If I was a kid with cancer I’d invite Dr. Noah Federman to be the opening performance at my next birthday party. Dr. Federman is a pediatric oncologist, and Director of the Pediatric Bone and Soft Tissue Sarcoma Program at Mattel Children’s Hospital, UCLA—and while he uses a great deal of very sophisticated vocabulary that would fly right over the heads of my guests, he seems like the type who could make the necessary adjustments to fit his audience.
If I was the mother of a kid with cancer, Dr. Federman would be more than welcome at my kid’s party. Hearing him speak about nanotechnology at the American Society of Pediatric Hematology/Oncology I could picture a room full of sick kids and their parents drawing hope from his journey into deeper frontiers in cancer medicine.
I’m neither a kid with cancer nor the mother of one. What’s more I was probably the only non-scientist attending Dr. Federman’s talk. Perhaps it was this view “from the outside” that enabled me to see his potential as a birthday party performer.
You might think an oncologist and a lecture about nanotechnology might be a little heavy for families battling an illness like childhood leukemia, but Dr. Federman uses the high-tech language of war to describe huge hope for healing.
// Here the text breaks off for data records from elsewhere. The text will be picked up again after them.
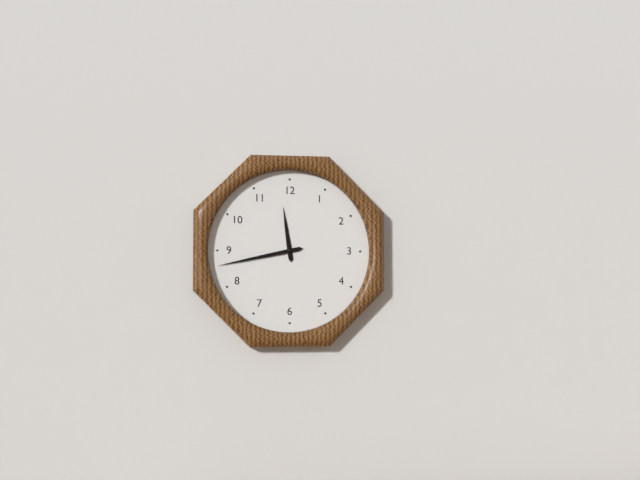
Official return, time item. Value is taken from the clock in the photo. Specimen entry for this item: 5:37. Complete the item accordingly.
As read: 11:43
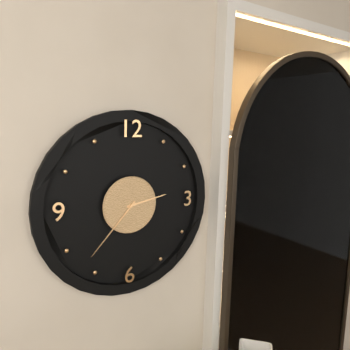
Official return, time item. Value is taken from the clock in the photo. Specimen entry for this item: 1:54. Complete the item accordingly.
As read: 2:37
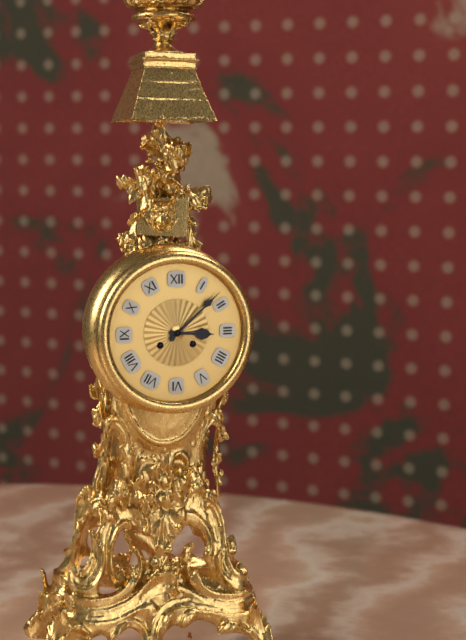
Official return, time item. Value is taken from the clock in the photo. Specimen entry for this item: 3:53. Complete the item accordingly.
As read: 3:08
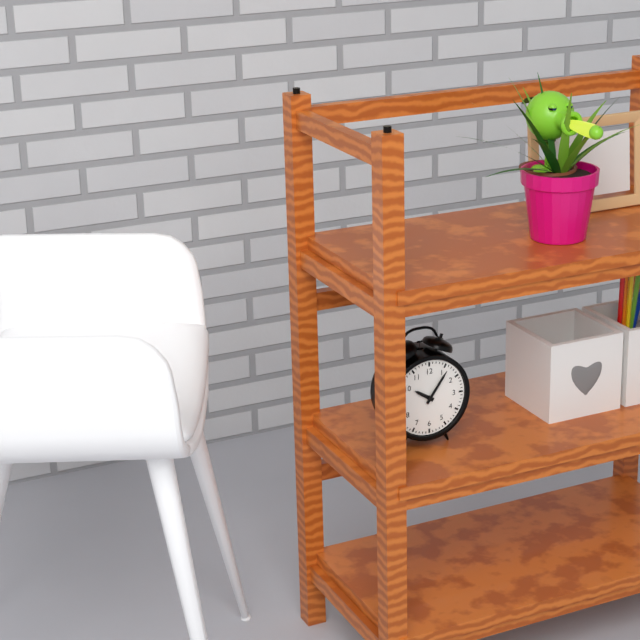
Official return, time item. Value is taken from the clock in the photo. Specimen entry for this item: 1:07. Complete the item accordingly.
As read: 10:06
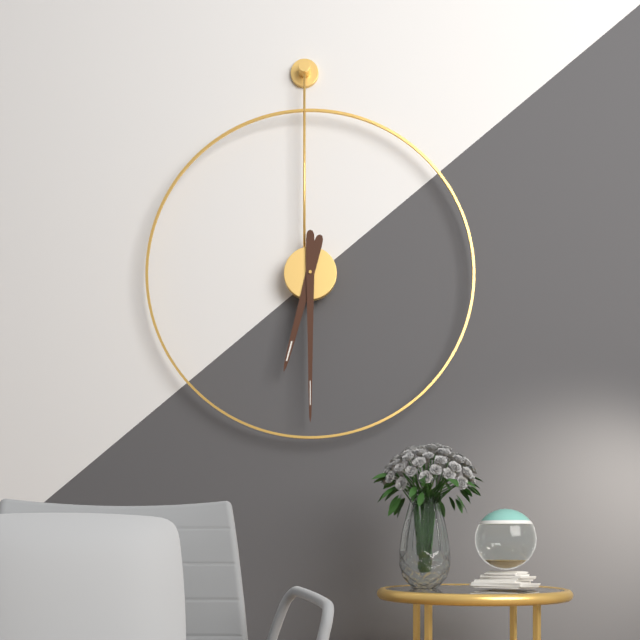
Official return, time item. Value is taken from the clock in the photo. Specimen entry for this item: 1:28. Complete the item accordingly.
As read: 6:30
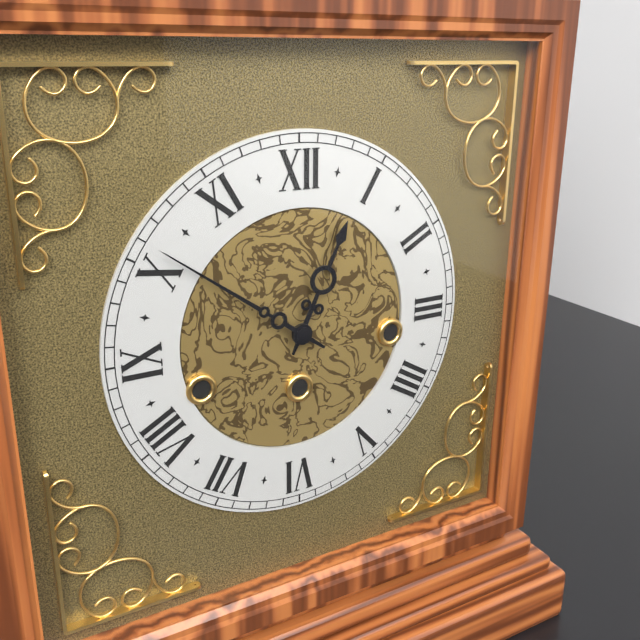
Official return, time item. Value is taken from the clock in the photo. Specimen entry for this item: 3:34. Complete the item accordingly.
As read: 12:51
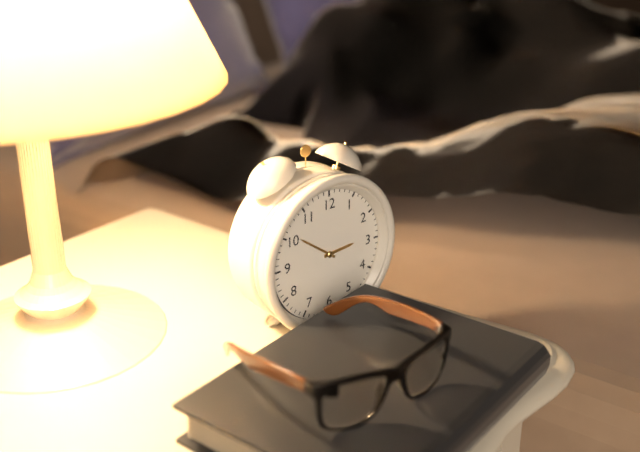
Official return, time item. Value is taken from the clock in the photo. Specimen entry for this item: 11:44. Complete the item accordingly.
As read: 2:51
I’ll get to just how that might translate into a birthday party performance in a moment, but first some of the fundamentals of the challenges of treating kids with cancer.
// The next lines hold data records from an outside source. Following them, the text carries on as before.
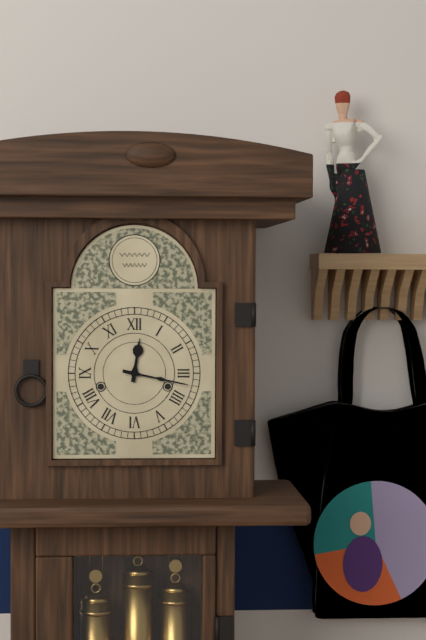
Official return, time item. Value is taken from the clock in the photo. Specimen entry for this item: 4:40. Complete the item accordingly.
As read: 12:17
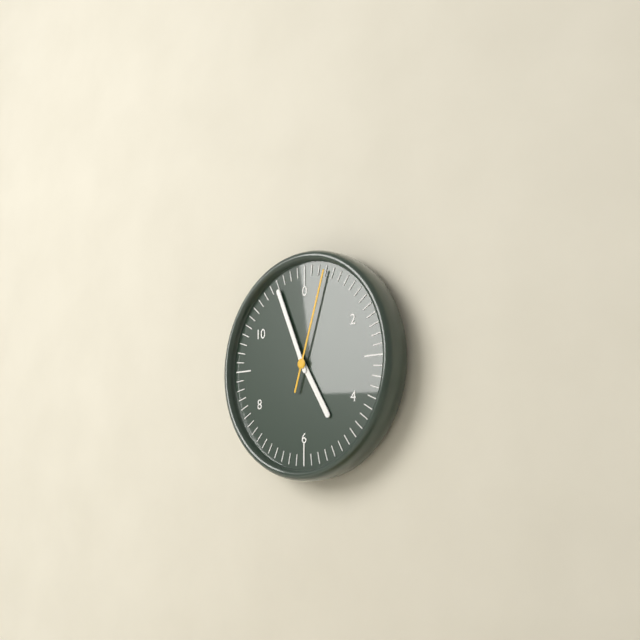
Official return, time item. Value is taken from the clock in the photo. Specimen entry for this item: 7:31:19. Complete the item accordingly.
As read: 4:56:03
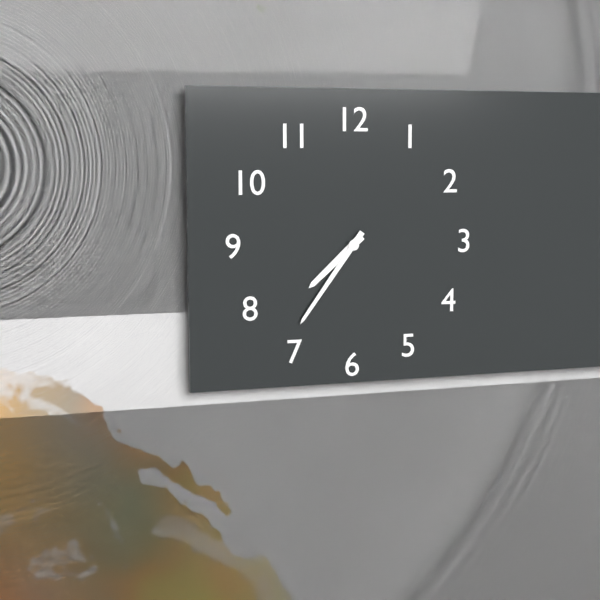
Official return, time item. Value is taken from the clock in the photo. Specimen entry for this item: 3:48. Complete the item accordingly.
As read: 7:36
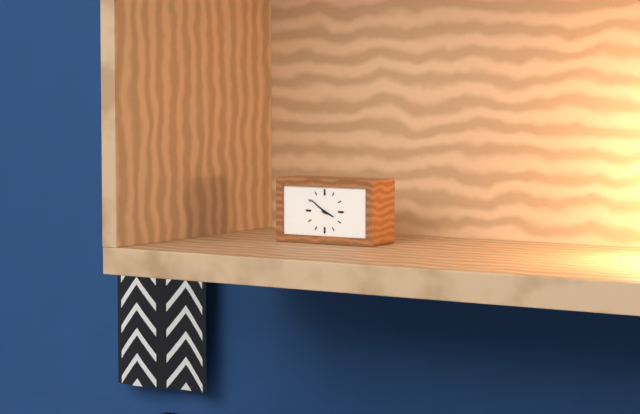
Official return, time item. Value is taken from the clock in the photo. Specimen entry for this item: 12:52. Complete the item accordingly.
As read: 3:51
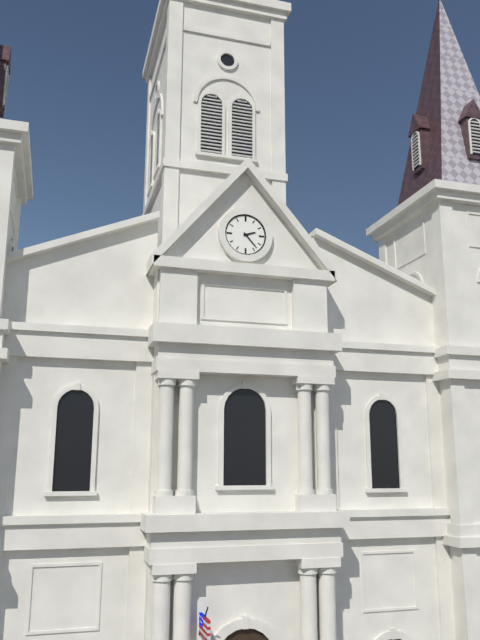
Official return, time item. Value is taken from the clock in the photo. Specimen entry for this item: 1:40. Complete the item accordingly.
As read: 2:23
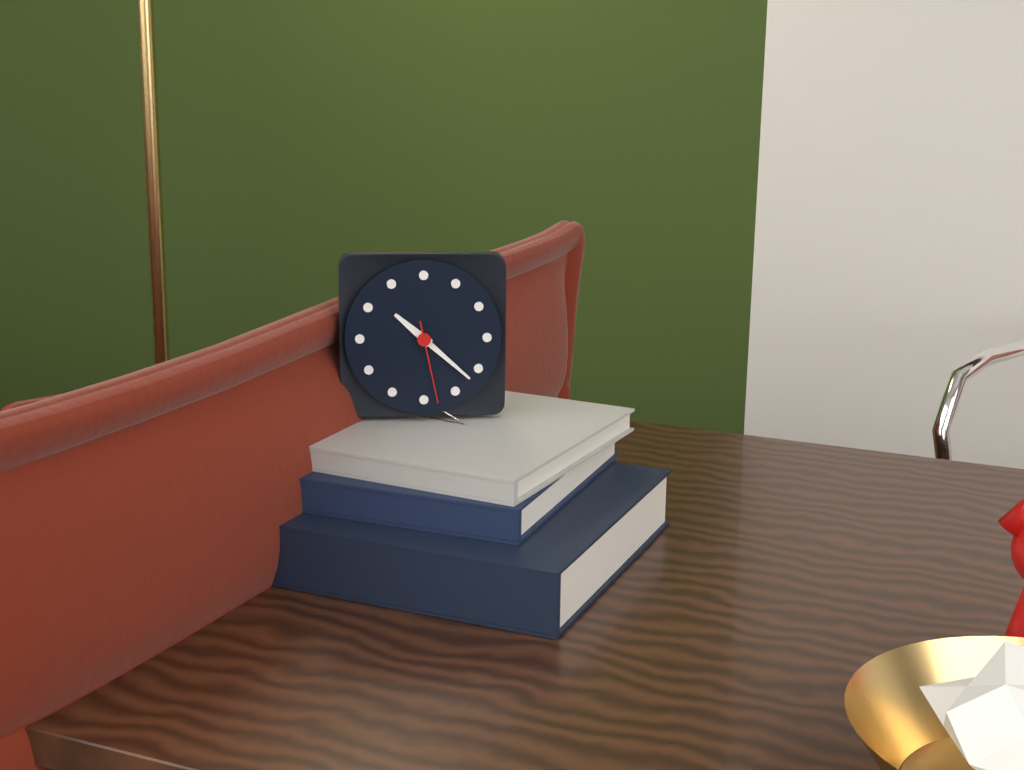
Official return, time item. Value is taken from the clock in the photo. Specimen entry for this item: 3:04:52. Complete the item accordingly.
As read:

While survival for pediatric cancers has soared to almost 80 percent, efforts to save the remaining 20 percent of children have hit a wall. Doses of toxic chemotherapy can’t go any higher. Side-effects from these medicines can be fatal in themselves. With one exception, there have been no new medications in more than 20 years for certain cancers, such as acute lymphocytic leukemia, which is the most common childhood malignancy.
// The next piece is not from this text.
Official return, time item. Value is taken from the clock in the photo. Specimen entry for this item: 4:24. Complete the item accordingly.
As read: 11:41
But nanotechnology offers “stealth” tactics for the old drugs, launching cancer-seeking particles through the system, like Trojan horses filled with therapy, and triggering their deposit of toxic cargo only once they’re safely inside cancer cells.
In nanotechnology, “small is the new big,” says Dr. Federman, “and everything about nanoparticles is huge.”
With nanotechnology, familiar drugs such as doxorubicin and rituximab are getting a make-over. Armed and decorated with target-seeking, release-prolonging, high-tech coatings and shells and receptors, these meds can now cause more cancer casualties while hurting fewer civilian cells in the process.
Biochemical engineering wizards have produced many varieties of nanoparticles. There are organic particles made from viral or sugar molecules, and there are inorganic particles made with metal or polyethylene glycol. There are microbubbles, and nanoshells. There are nanotubes and quantum dots, and liposomes and dendrimers. Most of these particles are designed to carry cargoes of medication, but some of them are sound or light-activated and deliver damage to cancer cells with heat, or explosions, or magnetic fields.
The “Holy Grail” of nanomedicine is active tumor targeting, says Dr. Federman. This involves fitting nanoparticles with homing devices—or ligands—that send them straight to the tumor cell receptors. In his lab at UCLA he has spent years working with ligands and receptors, focusing specifically on the use of antibodies and antigens to create guided missiles for chemotherapy. He is particularly interested in ALCAM (Activated Leukocyte Cell Adhesion Molecule)—also known as CD166—which is highly expressed by some cancer cells. Under the microscope, his ALCAM-targeted nanoparticles head straight for cancer cells—but there are still some obstacles in the human body. For one, ALCAM is also expressed by some healthy cells, which would mean ALCAM-targeting would involve some friendly fire.
I’m not a fan of camouflage and guns, but Dr. Federman’s military maneuvers in the lab have put a fresh spin on my view of oncology’s frontline. With some balloons and a bubble machine and maybe a couple of fancy Lego kits he might very well inject some awesomeness into a kid’s next round of chemo.